Five schools were damaged in Monday’s attack which targeted a defense ministry building, but also shredded a mosque and a TV station.
At least six people were killed in the Taliban attack, including one child and two Special Forces soldiers, the interior ministry said.
The bombing -- and an ensuing shootout -- wounded dozens of people including 50 children, most of whom were hurt by flying glass.
“The schools in the area have been badly damaged,” said local resident Ahmad Seyar. “It is a disaster.”
At one private high school in the middle-class part of town near the city center, children were allowed to return to try to retrieve whatever they could from the rubble-filled building.
One girl showed AFP cuts on her arm from glass as the school windows shattered from the force of the blast.
Some social media images purportedly taken at a hospital showed wounded, stunned children in school uniforms, still clutching books as they arrived for treatment.
Save the Children branded the attack “utterly deplorable”, warning that “children’s smaller bodies sustain more serious injuries than adults” and that the trauma of such attacks can stay with them for years.
Monday’s bombing was followed by Taliban gunmen storming a nearby building, trigging a gun battle with Special Forces.
Atiqullah, a resident from a nearby apartment building, said the bomb had broken all the windows in his home. “The blast was huge,” he told AFP.
“Two of my family members were slightly injured.
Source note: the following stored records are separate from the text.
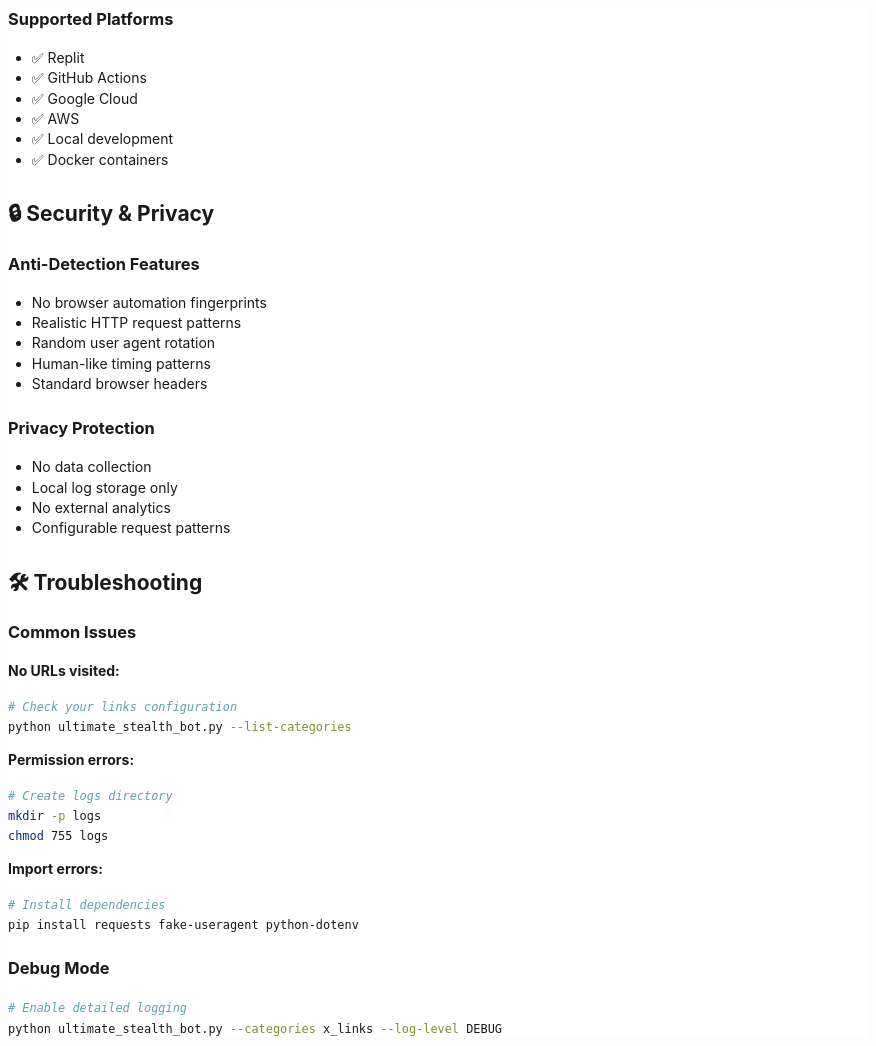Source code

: ### Supported Platforms
- ✅ Replit
- ✅ GitHub Actions
- ✅ Google Cloud
- ✅ AWS
- ✅ Local development
- ✅ Docker containers

## 🔒 Security & Privacy

### Anti-Detection Features
- No browser automation fingerprints
- Realistic HTTP request patterns
- Random user agent rotation
- Human-like timing patterns
- Standard browser headers

### Privacy Protection
- No data collection
- Local log storage only
- No external analytics
- Configurable request patterns

## 🛠️ Troubleshooting

### Common Issues

**No URLs visited:**
```bash
# Check your links configuration
python ultimate_stealth_bot.py --list-categories
```

**Permission errors:**
```bash
# Create logs directory
mkdir -p logs
chmod 755 logs
```

**Import errors:**
```bash
# Install dependencies
pip install requests fake-useragent python-dotenv
```

### Debug Mode
```bash
# Enable detailed logging
python ultimate_stealth_bot.py --categories x_links --log-level DEBUG
```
Our home is badly damaged.” Another resident, Hamidullah, said “dust, dirt, blood and human bodies were everywhere.”
Kabul had enjoyed something of a lull in violence over the winter, but in recent months it has seen a string of sophisticated attacks, including one against an American non-governmental group in May.
The US and the Taliban are currently holding peace talks to try to forge a deal that would end America’s longest war, but even as the two sides meet, violence continues across Afghanistan.